Information provided.

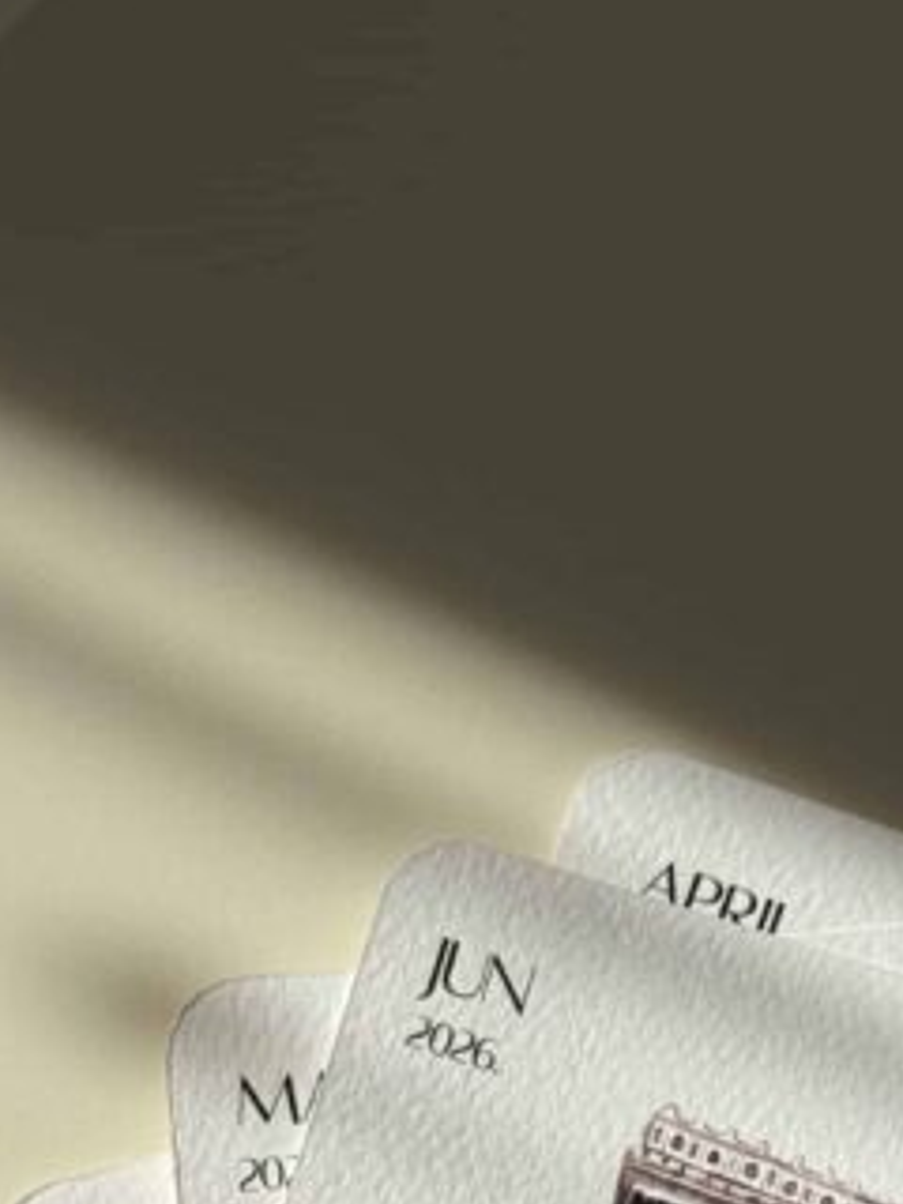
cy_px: 1336
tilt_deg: -79.9
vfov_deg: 15.9
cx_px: 602
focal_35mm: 120
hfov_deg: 12.3
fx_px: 4174
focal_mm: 6.76
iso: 64
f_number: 1.78
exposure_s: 1/1754
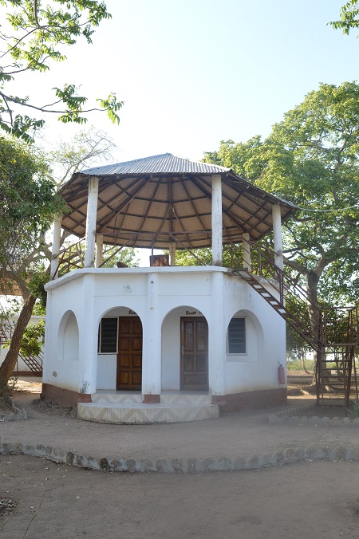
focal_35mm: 30
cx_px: 180
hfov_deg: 43.6
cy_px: 270
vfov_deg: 62.0
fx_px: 449
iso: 800
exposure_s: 1/320
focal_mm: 20
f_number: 9
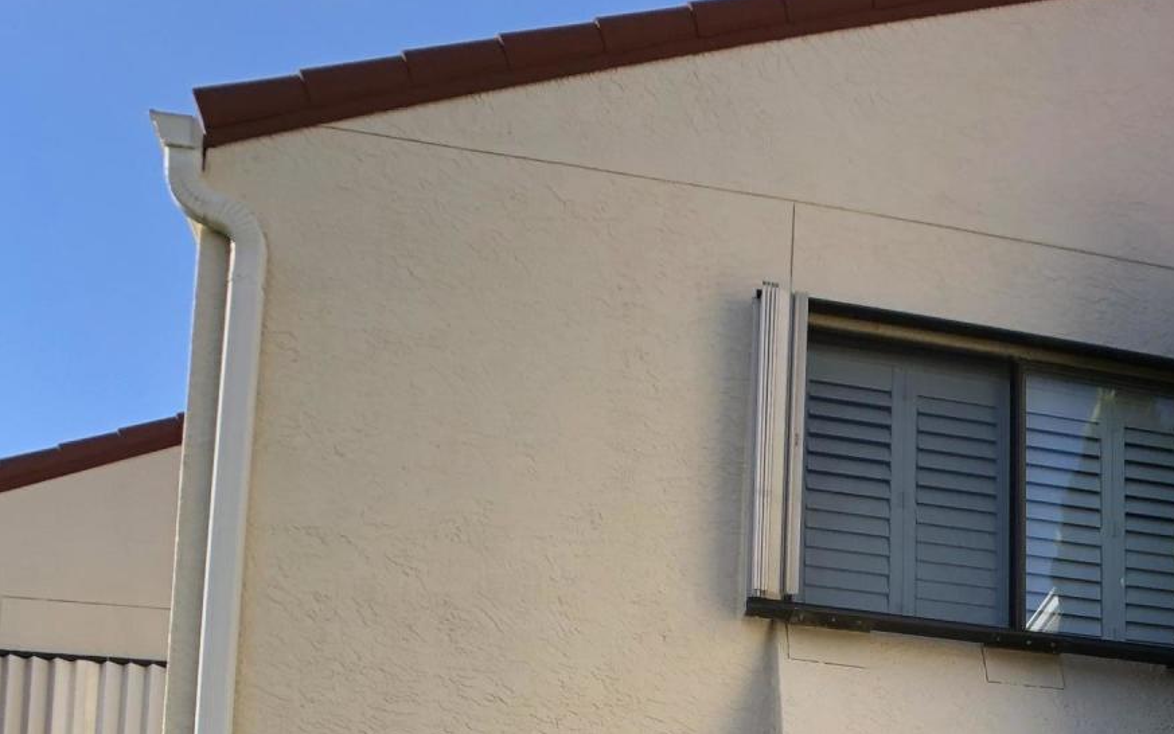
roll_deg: -0.7
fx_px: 2176
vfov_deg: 17.2
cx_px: 986
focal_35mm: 68
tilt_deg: +4.0
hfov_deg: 29.3
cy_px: 1116
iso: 20
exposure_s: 1/917
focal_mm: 3.99
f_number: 1.8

Instruction. The answer should be the complete listing, set down exactly, without pictures.

Output for this task.
cy_px: 1336
tilt_deg: -79.9
vfov_deg: 15.9
cx_px: 602
focal_35mm: 120
hfov_deg: 12.3
fx_px: 4174
focal_mm: 6.76
iso: 64
f_number: 1.78
exposure_s: 1/1754
focal_35mm: 30
cx_px: 180
hfov_deg: 43.6
cy_px: 270
vfov_deg: 62.0
fx_px: 449
iso: 800
exposure_s: 1/320
focal_mm: 20
f_number: 9
roll_deg: -0.7
fx_px: 2176
vfov_deg: 17.2
cx_px: 986
focal_35mm: 68
tilt_deg: +4.0
hfov_deg: 29.3
cy_px: 1116
iso: 20
exposure_s: 1/917
focal_mm: 3.99
f_number: 1.8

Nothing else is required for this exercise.